====== Text segment

The E minor prelude has to be one of my favorite preludes of Chopin, along with a few others. If there was any way I would characterize Chopin's method of composition so far, it would be described as mass development of simplistic ideas. Chopin seems reluctant to make his work overly complex, or full of a lot of ideas. Instead, he seems content taking a simple idea, and stretching it out through development. I feel that this principle is embodied quite well by the E minor prelude, which can be boiled down to three chords (E minor, B7, and Gr+6) that are connected through linear motion, and essentially three cadences.
Chopin begins the phrase with a simple neighbor note, Sol-La-Sol, gesture in the melody, and an E minor triad down below. By the second measure, he's already moving downward, not settling on a single harmony for too long. There's little in the way of functional harmony, and while there isn't a strict rule for chords he uses, but there are some general rules for the quality of chords he uses, and for which voice to move.

============
====== Recorded data

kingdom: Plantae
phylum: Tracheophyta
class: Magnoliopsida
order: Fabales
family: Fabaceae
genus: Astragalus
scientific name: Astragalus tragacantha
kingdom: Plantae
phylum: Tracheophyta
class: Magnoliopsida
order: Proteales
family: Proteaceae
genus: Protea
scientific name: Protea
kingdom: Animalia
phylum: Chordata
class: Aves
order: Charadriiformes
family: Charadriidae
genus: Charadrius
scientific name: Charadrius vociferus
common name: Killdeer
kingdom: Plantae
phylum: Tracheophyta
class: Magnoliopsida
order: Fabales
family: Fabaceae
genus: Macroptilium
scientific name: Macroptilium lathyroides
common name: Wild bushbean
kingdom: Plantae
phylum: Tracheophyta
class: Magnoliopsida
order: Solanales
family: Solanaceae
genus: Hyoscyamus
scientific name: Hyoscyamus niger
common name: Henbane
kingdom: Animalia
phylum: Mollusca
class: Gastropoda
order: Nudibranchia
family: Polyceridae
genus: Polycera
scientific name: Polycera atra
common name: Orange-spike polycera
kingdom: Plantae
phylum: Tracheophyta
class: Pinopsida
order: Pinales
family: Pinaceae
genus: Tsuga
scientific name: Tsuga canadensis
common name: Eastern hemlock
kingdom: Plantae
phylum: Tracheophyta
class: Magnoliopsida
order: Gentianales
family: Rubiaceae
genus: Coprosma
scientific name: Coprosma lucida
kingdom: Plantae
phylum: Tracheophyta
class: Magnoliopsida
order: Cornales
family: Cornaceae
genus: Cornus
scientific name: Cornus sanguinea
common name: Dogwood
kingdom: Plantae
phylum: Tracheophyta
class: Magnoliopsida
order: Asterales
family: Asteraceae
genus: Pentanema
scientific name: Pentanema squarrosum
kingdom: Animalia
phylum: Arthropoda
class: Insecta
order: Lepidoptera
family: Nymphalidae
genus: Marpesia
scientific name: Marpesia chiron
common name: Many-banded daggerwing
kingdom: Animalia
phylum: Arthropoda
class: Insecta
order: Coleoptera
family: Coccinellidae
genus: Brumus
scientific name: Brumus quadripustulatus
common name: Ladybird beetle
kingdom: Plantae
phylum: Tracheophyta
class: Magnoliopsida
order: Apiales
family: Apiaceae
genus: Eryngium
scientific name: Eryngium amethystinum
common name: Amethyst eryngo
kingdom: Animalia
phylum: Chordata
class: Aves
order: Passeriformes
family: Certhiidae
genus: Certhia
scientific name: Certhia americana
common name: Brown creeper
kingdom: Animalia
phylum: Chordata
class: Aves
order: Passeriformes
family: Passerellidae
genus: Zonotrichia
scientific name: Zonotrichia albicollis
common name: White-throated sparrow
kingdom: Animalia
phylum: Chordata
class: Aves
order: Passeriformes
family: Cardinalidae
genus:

============

> _Activity 1_:
Answer these about the passage on Chopin's E minor prelude:
(a) What three chords does the writer say the prelude can be boiled down to?
(b) What melodic gesture does Chopin begin the phrase with?
(c) How would the writer describe Chopin's method of composition so far?
> _Activity 2_: Transcribe everything from "The E minor prelude has" down to "essentially three cadences." in the passage on Chopin's E minor prelude.
> _Activity 3_: Pick up the passage on Chopin's E minor prelude after its final sentence and carry it forward.

> _Final answer 1_:
(a) E minor, B7, and Gr+6
(b) A simple neighbor note gesture, Sol-La-Sol
(c) As mass development of simplistic ideas

> _Final answer 2_:
The E minor prelude has to be one of my favorite preludes of Chopin, along with a few others. If there was any way I would characterize Chopin's method of composition so far, it would be described as mass development of simplistic ideas. Chopin seems reluctant to make his work overly complex, or full of a lot of ideas. Instead, he seems content taking a simple idea, and stretching it out through development. I feel that this principle is embodied quite well by the E minor prelude, which can be boiled down to three chords (E minor, B7, and Gr+6) that are connected through linear motion, and essentially three cadences.

> _Final answer 3_:
Now, for moving voices, there is no set order, but as stated earlier, there are some general rules. The first being that Chopin doesn't move all three voices at once. He only moves one, sometimes two, at most. Second being that he only moves downward. Also, there are limits to the range. In the left hand, the bottom and top voice are restricted to a range of a 6th, and 7th. He does not go to an octave. Along with this, the middle and upper voice are restricted to being in intervals of 4ths and 5ths, and the middle and bottom voices are always in 3rds or 2nds. The only time Chopin breaks any of these rules is when he goes into a cadence.
Here, in the first cadence of the piece, a half-cadence, Chopin breaks two rules: the middle and bottom voices move into intervals of a 4th, and there are voices that move upwards (the bottom two).
Another example of Chopin breaking his rules here in the final bars (which also includes the last two cadences, a deceptive cadence five bars from the end, and a cadential 6/4 into an authentic cadence) when putting the outer voices of the left hand in octaves, the bottom voices move to 4ths, and there is linear motion upward that occurs. Now, I should clarify, these are his rules for linear motion. There are another couple measures that break the rules established by the piece that I have left out, the reason being that the measures break the linear motion in general.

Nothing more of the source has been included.